Regarding additional photo-etched parts - I do think there's a small market for sailing ship parts. 



The market does not have to be too large for me. If I can make a dozen copies, I can cover my costs for making the things I can use.Big Smile [:D]

  • Member since
    January 2003
  • From: Upper left side of the lower Penninsula of Mich
Posted by dkmacin on Friday, March 17, 2006 7:52 PM
That sheet is OLD.
It was made for the Airfix 1/72 Herc, the Monogram 1/72 Albatross and the Aurora 1/72 H3E(F).
The shields are too big for the 1/72 scale Matchbox/ Revell of Germany SA365N (HH65) so I think they would be too big for the Eagle too.
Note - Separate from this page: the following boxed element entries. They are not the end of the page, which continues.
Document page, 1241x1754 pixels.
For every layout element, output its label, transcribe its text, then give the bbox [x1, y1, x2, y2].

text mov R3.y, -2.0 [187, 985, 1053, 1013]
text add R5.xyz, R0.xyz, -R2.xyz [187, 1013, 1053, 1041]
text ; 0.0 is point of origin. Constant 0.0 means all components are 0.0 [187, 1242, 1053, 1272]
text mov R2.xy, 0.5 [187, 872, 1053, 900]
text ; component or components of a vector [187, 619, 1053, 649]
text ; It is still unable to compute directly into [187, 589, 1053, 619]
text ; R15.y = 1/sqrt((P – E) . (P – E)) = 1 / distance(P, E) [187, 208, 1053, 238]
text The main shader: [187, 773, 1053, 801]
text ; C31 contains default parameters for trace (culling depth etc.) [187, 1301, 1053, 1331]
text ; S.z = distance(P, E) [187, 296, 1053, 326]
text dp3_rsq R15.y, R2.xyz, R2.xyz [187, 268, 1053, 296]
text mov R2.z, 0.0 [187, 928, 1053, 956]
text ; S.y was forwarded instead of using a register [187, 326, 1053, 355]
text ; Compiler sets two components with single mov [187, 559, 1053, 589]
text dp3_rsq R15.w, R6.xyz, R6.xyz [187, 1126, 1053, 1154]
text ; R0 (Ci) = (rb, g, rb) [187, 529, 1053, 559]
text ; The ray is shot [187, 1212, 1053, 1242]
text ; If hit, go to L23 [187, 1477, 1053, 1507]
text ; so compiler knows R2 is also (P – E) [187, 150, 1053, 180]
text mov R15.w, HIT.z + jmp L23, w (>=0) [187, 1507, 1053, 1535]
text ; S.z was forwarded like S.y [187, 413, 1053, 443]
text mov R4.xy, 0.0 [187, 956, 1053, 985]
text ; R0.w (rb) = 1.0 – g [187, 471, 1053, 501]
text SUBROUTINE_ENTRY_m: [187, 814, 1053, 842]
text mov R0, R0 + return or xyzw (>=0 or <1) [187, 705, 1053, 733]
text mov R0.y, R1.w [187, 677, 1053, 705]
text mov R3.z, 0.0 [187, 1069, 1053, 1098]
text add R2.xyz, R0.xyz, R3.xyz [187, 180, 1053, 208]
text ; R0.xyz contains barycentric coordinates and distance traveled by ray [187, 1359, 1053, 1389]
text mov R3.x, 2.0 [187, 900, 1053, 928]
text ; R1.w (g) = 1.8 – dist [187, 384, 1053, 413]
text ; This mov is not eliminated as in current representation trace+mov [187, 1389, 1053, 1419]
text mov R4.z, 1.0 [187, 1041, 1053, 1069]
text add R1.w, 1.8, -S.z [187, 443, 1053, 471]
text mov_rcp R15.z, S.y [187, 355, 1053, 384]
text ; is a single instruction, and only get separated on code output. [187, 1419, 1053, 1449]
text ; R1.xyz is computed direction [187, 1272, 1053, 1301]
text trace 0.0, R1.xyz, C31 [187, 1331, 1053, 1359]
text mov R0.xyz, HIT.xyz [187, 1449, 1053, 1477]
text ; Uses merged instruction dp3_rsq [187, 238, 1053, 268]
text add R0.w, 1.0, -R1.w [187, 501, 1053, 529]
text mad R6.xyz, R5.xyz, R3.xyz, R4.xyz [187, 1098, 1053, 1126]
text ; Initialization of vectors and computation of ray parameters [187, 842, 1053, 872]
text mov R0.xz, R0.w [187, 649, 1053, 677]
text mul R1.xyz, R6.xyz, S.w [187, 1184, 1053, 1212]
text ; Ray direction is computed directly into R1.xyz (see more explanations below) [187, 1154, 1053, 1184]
I'll check it out tomorrow.
As for the changes to US and Coast Guard, I was in Detroit at that time and we had the last three white painted HH65A's. All the others were painted orange with the white racing stripe. . .ugly!
Lets hope they never decide to paint the Eagle orange.
Let us know if those rat lines are available I might be able to scare up some change for a set.

Don

I know it's only rock and roll, but I like it.
  • Member since
    June 2005
  • From: Walworth, NY
Posted by Powder Monkey on Tuesday, March 28, 2006 9:06 PM
Here is a shot of the brass propeller installed. I photoetched the propeller and the hub on the side you can't see. The rounded end of the hub I made from an old brass tack. I chucked it up in the lathe and had at it with a file and sandpaper.



  • Member since
    December 2002
  • From: Greenville,Michigan
Posted by millard on Sunday, April 2, 2006 4:58 PM

I received a set of these Photo etch from Powder monkey  yesterday.I must say very good .Pete did and excellant job on them.They will also work on other Imai 1/350 sailing ships.I'm going to order more sets in the near future.He also makes a fret of eyebolts that he sells seperate that I got.Tons of uses for them.Thanks Pete.

Rod

 

  • Member since
    January 2003
  • From: Upper left side of the lower Penninsula of Mich
Posted by dkmacin on Sunday, April 2, 2006 5:22 PM
Okay, How much for a set?

Don

I know it's only rock and roll, but I like it.
  • Member since
    June 2005
  • From: Walworth, NY
Posted by Powder Monkey on Sunday, April 2, 2006 7:19 PM
 millard wrote:

I received a set of these Photo etch from Powder monkey  yesterday.I must say very good .Pete did and excellant job on them.They will also work on other Imai 1/350 sailing ships.I'm going to order more sets in the near future.He also makes a fret of eyebolts that he sells seperate that I got.Tons of uses for them.Thanks Pete.

Rod

 



Thanks for the kind words. I am glad you like them. Which of the Imai ships have you checked them against? Do you think they will work across the board?

  • Member since
    December 2002
  • From: Greenville,Michigan
Posted by millard on Monday, April 3, 2006 10:04 PM

Pete

  Looks like Imai kits Esmeralda,Gorch Fock, and Sagres.The railing should fit with no problem.I'm going to check out the Nippon Maru also.

Rod

  • Member since
    January 2021
Posted by Zidu61 on Wednesday, January 20, 2021 3:00 PM

Hello

I read this 16 year old post with great interest. Power Monkey, I would be very interested in your photoeteched set for USCGC Eagle in scale 1/350 if it is still relevant after such a long time. Please see the PM.